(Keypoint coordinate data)
○ ○ ○

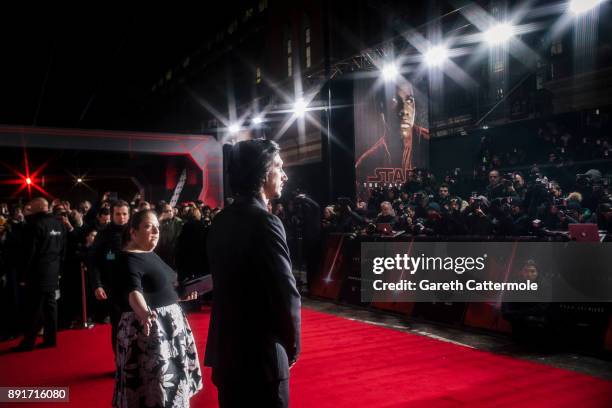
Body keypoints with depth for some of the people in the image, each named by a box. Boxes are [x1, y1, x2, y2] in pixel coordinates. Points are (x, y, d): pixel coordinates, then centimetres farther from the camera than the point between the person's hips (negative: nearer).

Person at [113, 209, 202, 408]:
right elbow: (133, 291, -34)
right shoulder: (128, 259, -18)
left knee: (171, 380, 17)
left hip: (168, 323, 9)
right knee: (155, 385, -5)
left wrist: (178, 295, 30)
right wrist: (144, 313, -51)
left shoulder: (150, 254, 9)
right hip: (150, 326, -9)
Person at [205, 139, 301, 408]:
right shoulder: (264, 221, -19)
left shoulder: (221, 221, 6)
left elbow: (225, 283, 8)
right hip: (261, 355, -8)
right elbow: (286, 294, -21)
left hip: (226, 351, 8)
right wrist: (292, 346, -4)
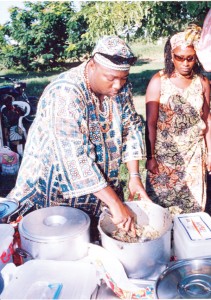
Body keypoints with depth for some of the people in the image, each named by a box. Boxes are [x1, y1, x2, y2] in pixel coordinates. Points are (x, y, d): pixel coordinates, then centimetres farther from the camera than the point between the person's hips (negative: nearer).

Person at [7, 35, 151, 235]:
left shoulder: (121, 86, -7)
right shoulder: (65, 94, -28)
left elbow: (131, 129, 1)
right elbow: (75, 158, -33)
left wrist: (134, 176, -8)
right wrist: (114, 202, -32)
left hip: (101, 182, 6)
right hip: (55, 187, -5)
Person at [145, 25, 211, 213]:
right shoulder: (159, 81, -9)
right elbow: (150, 123, -8)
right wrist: (150, 157, -9)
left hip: (194, 153, 3)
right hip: (164, 152, -2)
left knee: (193, 203, 12)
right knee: (160, 205, 8)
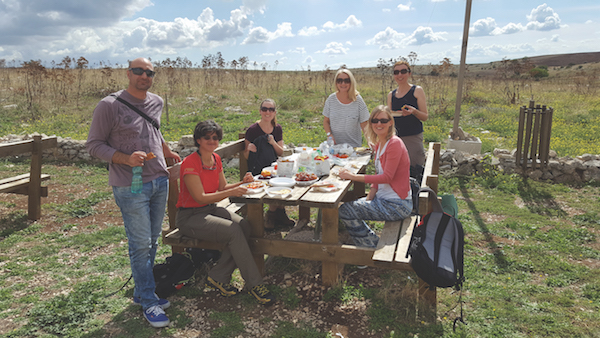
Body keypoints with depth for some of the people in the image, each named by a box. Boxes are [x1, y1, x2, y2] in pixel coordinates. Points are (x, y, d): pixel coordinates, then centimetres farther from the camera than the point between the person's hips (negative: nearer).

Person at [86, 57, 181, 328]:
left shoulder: (156, 102, 10)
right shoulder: (110, 105, -8)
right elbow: (94, 145, -8)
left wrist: (167, 152, 31)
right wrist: (126, 159, -20)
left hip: (160, 181, 6)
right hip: (130, 186, -6)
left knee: (152, 241, 12)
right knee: (140, 244, -3)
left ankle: (141, 293, 27)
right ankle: (149, 302, 9)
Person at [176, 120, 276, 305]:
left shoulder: (216, 159, 7)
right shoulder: (190, 163, -17)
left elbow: (223, 188, 12)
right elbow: (200, 198, -22)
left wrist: (242, 183, -6)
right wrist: (232, 192, -29)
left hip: (211, 209, 8)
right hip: (190, 216, -7)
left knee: (245, 226, -20)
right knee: (233, 230, -29)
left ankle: (217, 277, -9)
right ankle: (254, 284, -17)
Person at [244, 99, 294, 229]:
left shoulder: (277, 128, 7)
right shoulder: (252, 130, -8)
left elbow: (281, 153, 8)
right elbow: (246, 156, -1)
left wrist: (273, 143, -12)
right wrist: (249, 150, -24)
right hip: (257, 169, -5)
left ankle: (273, 214, -2)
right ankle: (279, 213, -2)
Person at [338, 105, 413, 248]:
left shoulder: (395, 144, -17)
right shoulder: (379, 144, 11)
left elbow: (387, 177, -23)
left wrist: (353, 176, -23)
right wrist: (368, 200, 1)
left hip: (397, 204, -9)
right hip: (383, 198, 9)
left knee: (345, 211, -14)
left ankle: (374, 247, 4)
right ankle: (372, 242, 19)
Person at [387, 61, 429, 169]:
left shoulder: (417, 91, 0)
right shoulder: (391, 95, 11)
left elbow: (425, 117, -2)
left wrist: (414, 111, -21)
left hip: (413, 137, -4)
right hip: (396, 137, 4)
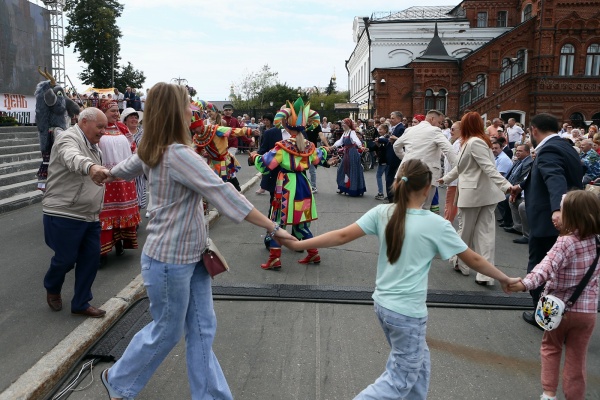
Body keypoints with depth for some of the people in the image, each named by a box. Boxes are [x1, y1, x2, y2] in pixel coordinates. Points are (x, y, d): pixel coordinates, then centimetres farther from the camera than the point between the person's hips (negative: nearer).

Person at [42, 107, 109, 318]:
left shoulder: (93, 146, 16)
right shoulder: (69, 138, -14)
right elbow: (73, 159, -39)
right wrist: (91, 167, -57)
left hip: (90, 216, 9)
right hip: (64, 214, -8)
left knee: (91, 258, 7)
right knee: (66, 259, 3)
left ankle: (81, 304, 20)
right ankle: (52, 288, 35)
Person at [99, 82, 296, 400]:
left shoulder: (153, 150, 4)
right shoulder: (178, 154, -25)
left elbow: (125, 168, 23)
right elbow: (224, 194, -29)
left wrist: (106, 173, 48)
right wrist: (273, 228, -27)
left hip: (191, 255, 9)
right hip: (169, 259, -9)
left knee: (202, 329, 12)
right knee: (167, 331, 13)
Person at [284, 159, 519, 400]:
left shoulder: (382, 213, -4)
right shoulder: (436, 224, -11)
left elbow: (342, 236, -9)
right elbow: (473, 260, -1)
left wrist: (298, 244, -3)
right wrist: (504, 278, 15)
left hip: (382, 304, 6)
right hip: (407, 313, -6)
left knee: (419, 365, 24)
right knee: (401, 379, 10)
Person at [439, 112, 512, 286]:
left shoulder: (473, 142, -14)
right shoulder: (478, 141, 15)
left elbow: (489, 167, -24)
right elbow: (462, 167, 26)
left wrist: (506, 185, -32)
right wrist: (446, 178, 36)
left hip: (473, 193, -8)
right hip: (486, 193, 8)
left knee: (465, 230, 10)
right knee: (485, 232, 3)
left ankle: (461, 264, 29)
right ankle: (486, 274, 2)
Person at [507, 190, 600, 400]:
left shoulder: (566, 242, -22)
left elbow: (548, 266, -39)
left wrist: (526, 283, -51)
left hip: (560, 307, -3)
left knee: (550, 347, 20)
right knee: (576, 358, 14)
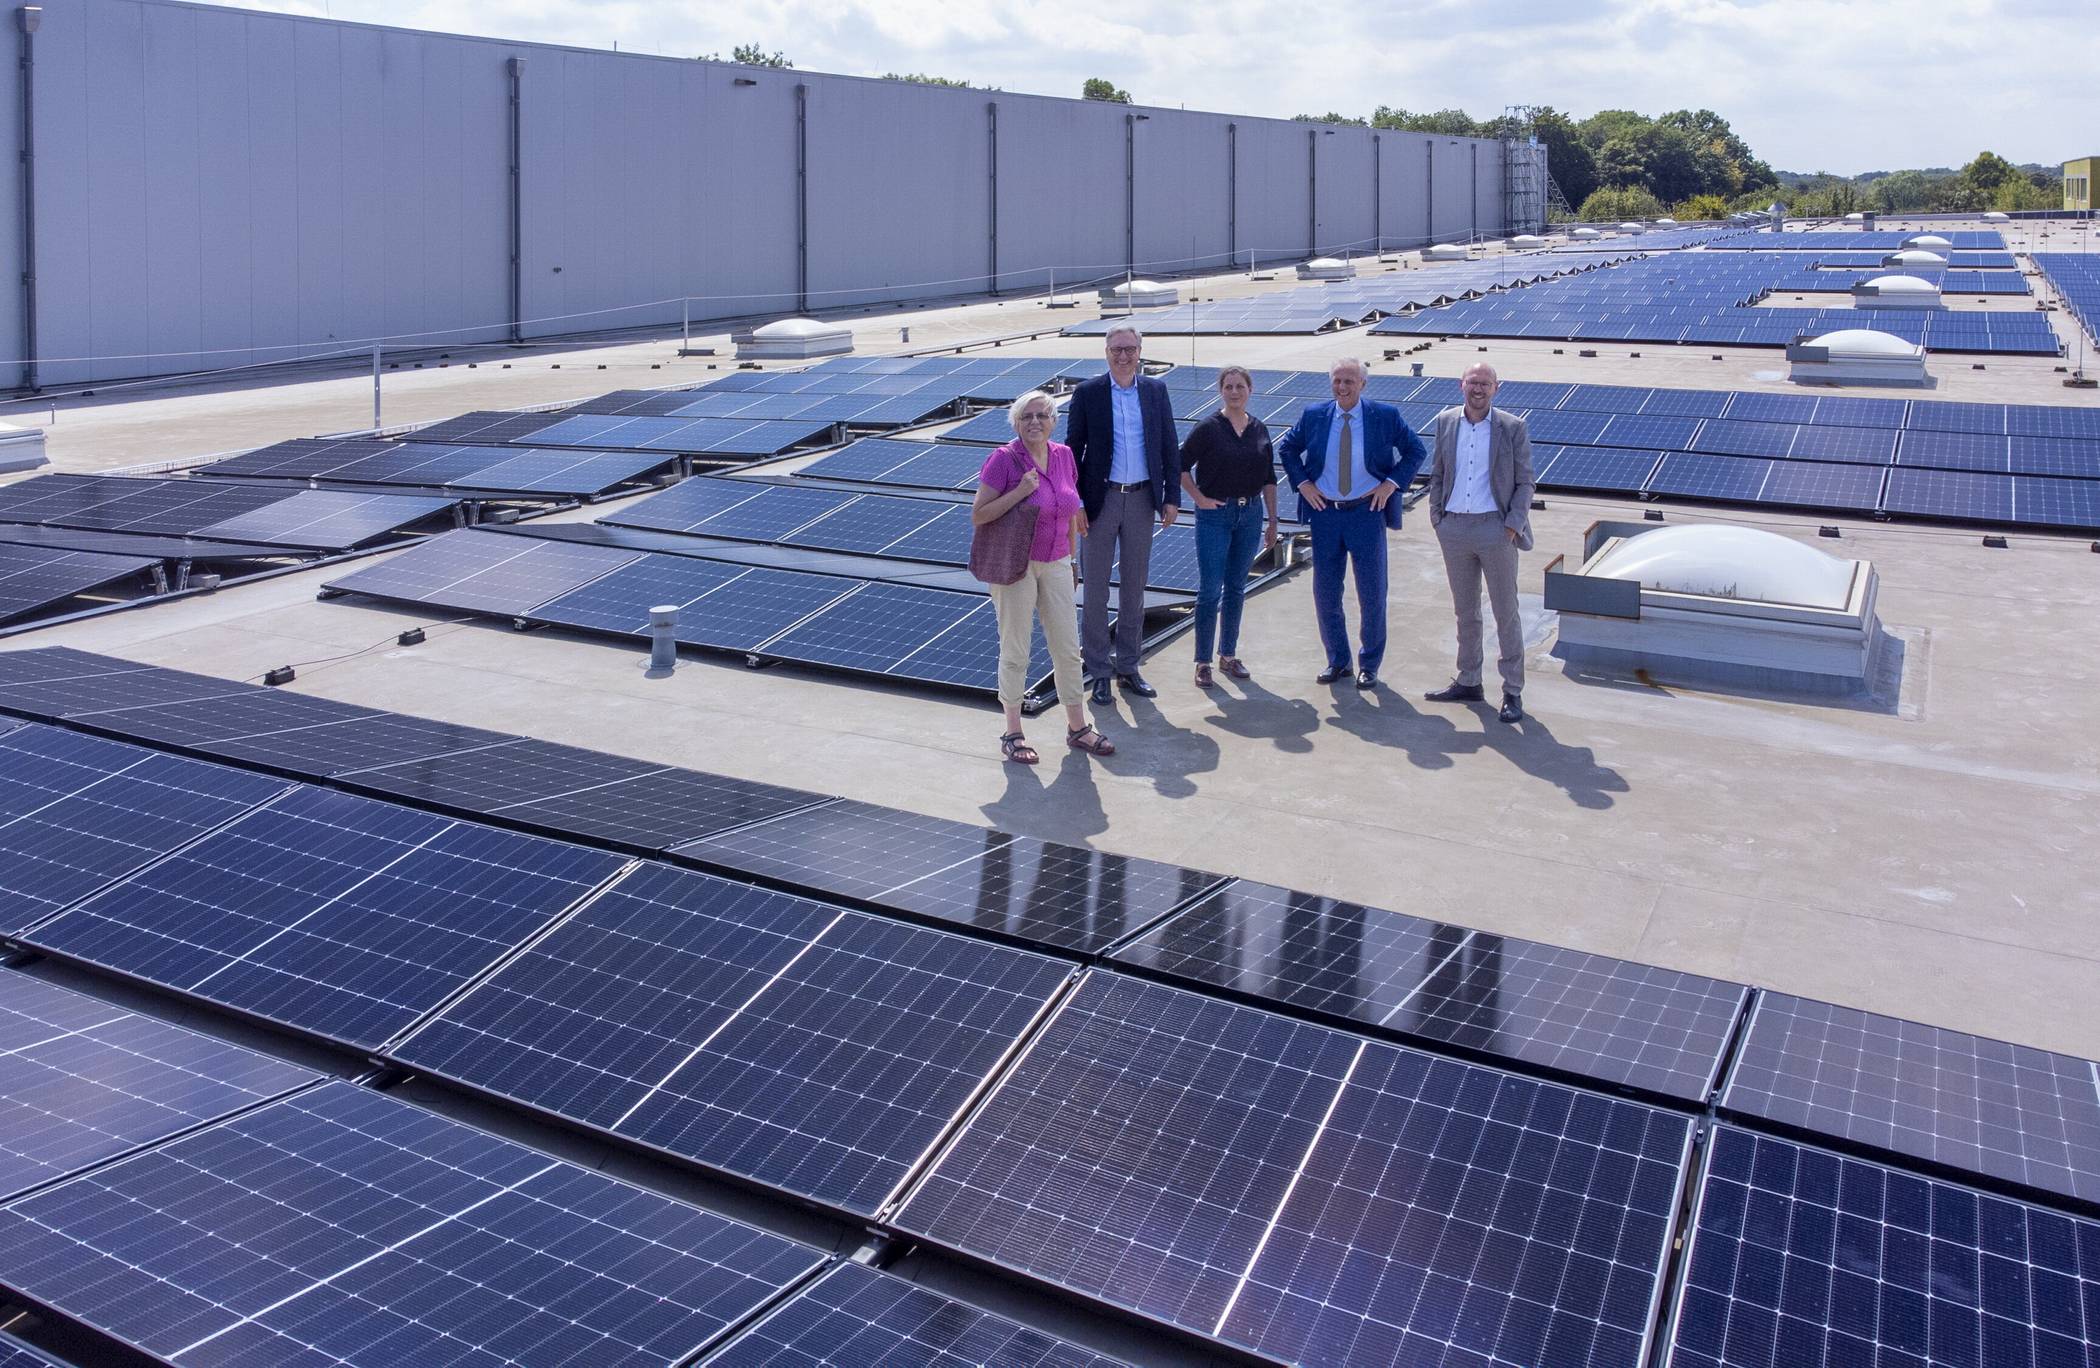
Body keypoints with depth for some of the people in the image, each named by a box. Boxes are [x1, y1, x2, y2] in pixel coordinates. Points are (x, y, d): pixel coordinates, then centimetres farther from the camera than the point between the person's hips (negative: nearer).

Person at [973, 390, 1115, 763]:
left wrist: (1070, 559, 17)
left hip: (1055, 565, 5)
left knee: (1068, 648, 9)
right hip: (1014, 565, -5)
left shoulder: (1063, 455, 3)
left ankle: (1077, 728, 22)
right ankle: (1013, 734, 17)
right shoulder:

○ ○ ○

§ THE PROBLEM: Give every line of the listing above as a JSON list of strings, one string per line, with blank lines omitted. Leave out the picture markers.

§ YOUR RESPONSE:
[
  "Body keypoints with depth for some of the people in the image, each named by a box. Boxes are [x1, y1, x2, y2] in pixel coordinates. Points are (x, y, d): pixel coordinates, then centimetres farther from the camera than the point between the person's hips (negative: nearer).",
  "Person at [113, 209, 202, 408]:",
  "right elbow: (133, 291, -34)",
  "right shoulder: (128, 259, -18)",
  "left knee: (171, 380, 17)",
  "left hip: (168, 323, 9)",
  "right knee: (155, 385, -5)",
  "left wrist: (178, 295, 30)",
  "right wrist: (144, 313, -51)",
  "left shoulder: (150, 254, 9)",
  "right hip: (150, 326, -9)",
  "Person at [205, 139, 301, 408]:",
  "right shoulder: (264, 221, -19)",
  "left shoulder: (221, 221, 6)",
  "left elbow: (225, 283, 8)",
  "right hip: (261, 355, -8)",
  "right elbow: (286, 294, -21)",
  "left hip: (226, 351, 8)",
  "right wrist: (292, 346, -4)",
  "Body keypoints with depth for some of the people in the image, each named by a box. Boxes are [x1, y1, x2, y2] in pixel coordinates. Points are (x, y, d): pixel coordinates, then centimetres farther from the camera than the point between the person's hips (negative: nearer).",
  "Person at [7, 35, 151, 235]:",
  "left shoulder: (121, 86, -7)",
  "right shoulder: (65, 94, -28)",
  "left elbow: (131, 129, 1)",
  "right elbow: (75, 158, -33)",
  "left wrist: (134, 176, -8)",
  "right wrist: (114, 202, -32)",
  "left hip: (101, 182, 6)",
  "right hip: (55, 187, -5)",
  "Person at [145, 25, 211, 213]:",
  "right shoulder: (159, 81, -9)",
  "right elbow: (150, 123, -8)",
  "right wrist: (150, 157, -9)",
  "left hip: (194, 153, 3)",
  "right hip: (164, 152, -2)",
  "left knee: (193, 203, 12)",
  "right knee: (160, 205, 8)",
  "Body keypoints with depth for some of the people in the image, each named by a box. Boxes are [x1, y1, x2, y2] in pixel coordinates. Points are (x, y, d): pixel coordinates, then centimetres farther from the camera than the point between the person's hips (negative: nearer).",
  "Person at [86, 57, 181, 328]:",
  "left shoulder: (156, 102, 10)",
  "right shoulder: (110, 105, -8)",
  "right elbow: (94, 145, -8)",
  "left wrist: (167, 152, 31)",
  "right wrist: (126, 159, -20)",
  "left hip: (160, 181, 6)",
  "right hip: (130, 186, -6)",
  "left knee: (152, 241, 12)",
  "right knee: (140, 244, -3)",
  "left ankle: (141, 293, 27)",
  "right ankle: (149, 302, 9)",
  "Person at [176, 120, 276, 305]:",
  "left shoulder: (216, 159, 7)",
  "right shoulder: (190, 163, -17)",
  "left elbow: (223, 188, 12)",
  "right elbow: (200, 198, -22)",
  "left wrist: (242, 183, -6)",
  "right wrist: (232, 192, -29)",
  "left hip: (211, 209, 8)",
  "right hip: (190, 216, -7)",
  "left knee: (245, 226, -20)",
  "right knee: (233, 230, -29)",
  "left ankle: (217, 277, -9)",
  "right ankle: (254, 284, -17)",
  "Person at [244, 99, 294, 229]:",
  "left shoulder: (277, 128, 7)",
  "right shoulder: (252, 130, -8)",
  "left elbow: (281, 153, 8)",
  "right elbow: (246, 156, -1)",
  "left wrist: (273, 143, -12)",
  "right wrist: (249, 150, -24)",
  "right hip: (257, 169, -5)",
  "left ankle: (273, 214, -2)",
  "right ankle: (279, 213, -2)",
  "Person at [338, 105, 413, 248]:",
  "left shoulder: (395, 144, -17)",
  "right shoulder: (379, 144, 11)",
  "left elbow: (387, 177, -23)",
  "left wrist: (353, 176, -23)",
  "right wrist: (368, 200, 1)",
  "left hip: (397, 204, -9)",
  "right hip: (383, 198, 9)",
  "left knee: (345, 211, -14)",
  "left ankle: (374, 247, 4)",
  "right ankle: (372, 242, 19)",
  "Person at [387, 61, 429, 169]:",
  "left shoulder: (417, 91, 0)",
  "right shoulder: (391, 95, 11)",
  "left elbow: (425, 117, -2)",
  "left wrist: (414, 111, -21)",
  "left hip: (413, 137, -4)",
  "right hip: (396, 137, 4)",
  "Body keypoints with depth for some of the people in the image, each named by a box. Boxes are [x1, y1, x2, y2] in pixel coordinates. Points are (x, y, d): pixel coordinates, then centimetres farther from the camera than the point between the person's hips (negative: nearer).",
  "Person at [42, 107, 109, 318]:",
  "left shoulder: (93, 146, 16)",
  "right shoulder: (69, 138, -14)",
  "right elbow: (73, 159, -39)",
  "right wrist: (91, 167, -57)",
  "left hip: (90, 216, 9)",
  "right hip: (64, 214, -8)",
  "left knee: (91, 258, 7)",
  "right knee: (66, 259, 3)",
  "left ankle: (81, 304, 20)",
  "right ankle: (52, 288, 35)",
  "Person at [99, 82, 296, 400]:",
  "left shoulder: (153, 150, 4)",
  "right shoulder: (178, 154, -25)",
  "left elbow: (125, 168, 23)",
  "right elbow: (224, 194, -29)",
  "left wrist: (106, 173, 48)",
  "right wrist: (273, 228, -27)",
  "left hip: (191, 255, 9)",
  "right hip: (169, 259, -9)",
  "left knee: (202, 329, 12)",
  "right knee: (167, 331, 13)",
  "Person at [284, 159, 519, 400]:",
  "left shoulder: (382, 213, -4)",
  "right shoulder: (436, 224, -11)",
  "left elbow: (342, 236, -9)",
  "right elbow: (473, 260, -1)",
  "left wrist: (298, 244, -3)",
  "right wrist: (504, 278, 15)",
  "left hip: (382, 304, 6)",
  "right hip: (407, 313, -6)",
  "left knee: (419, 365, 24)",
  "right knee: (401, 379, 10)",
  "Person at [439, 112, 512, 286]:",
  "left shoulder: (473, 142, -14)",
  "right shoulder: (478, 141, 15)",
  "left elbow: (489, 167, -24)",
  "right elbow: (462, 167, 26)",
  "left wrist: (506, 185, -32)",
  "right wrist: (446, 178, 36)",
  "left hip: (473, 193, -8)",
  "right hip: (486, 193, 8)",
  "left knee: (465, 230, 10)",
  "right knee: (485, 232, 3)",
  "left ankle: (461, 264, 29)",
  "right ankle: (486, 274, 2)",
  "Person at [507, 190, 600, 400]:",
  "left shoulder: (566, 242, -22)",
  "left elbow: (548, 266, -39)",
  "left wrist: (526, 283, -51)",
  "left hip: (560, 307, -3)",
  "left knee: (550, 347, 20)",
  "right knee: (576, 358, 14)",
  "Body keypoints with depth for some of the people in the image, each named by a box. Boxes are [x1, y1, x2, y2] in pixel coordinates. Points are (x, y, d): pixel coordinates, then centimetres farther from the camera than the point between the person's hips (negative: nearer).",
  "Person at [973, 390, 1115, 763]:",
  "left wrist: (1070, 559, 17)",
  "left hip: (1055, 565, 5)",
  "left knee: (1068, 648, 9)",
  "right hip: (1014, 565, -5)",
  "left shoulder: (1063, 455, 3)",
  "left ankle: (1077, 728, 22)",
  "right ankle: (1013, 734, 17)",
  "right shoulder:"
]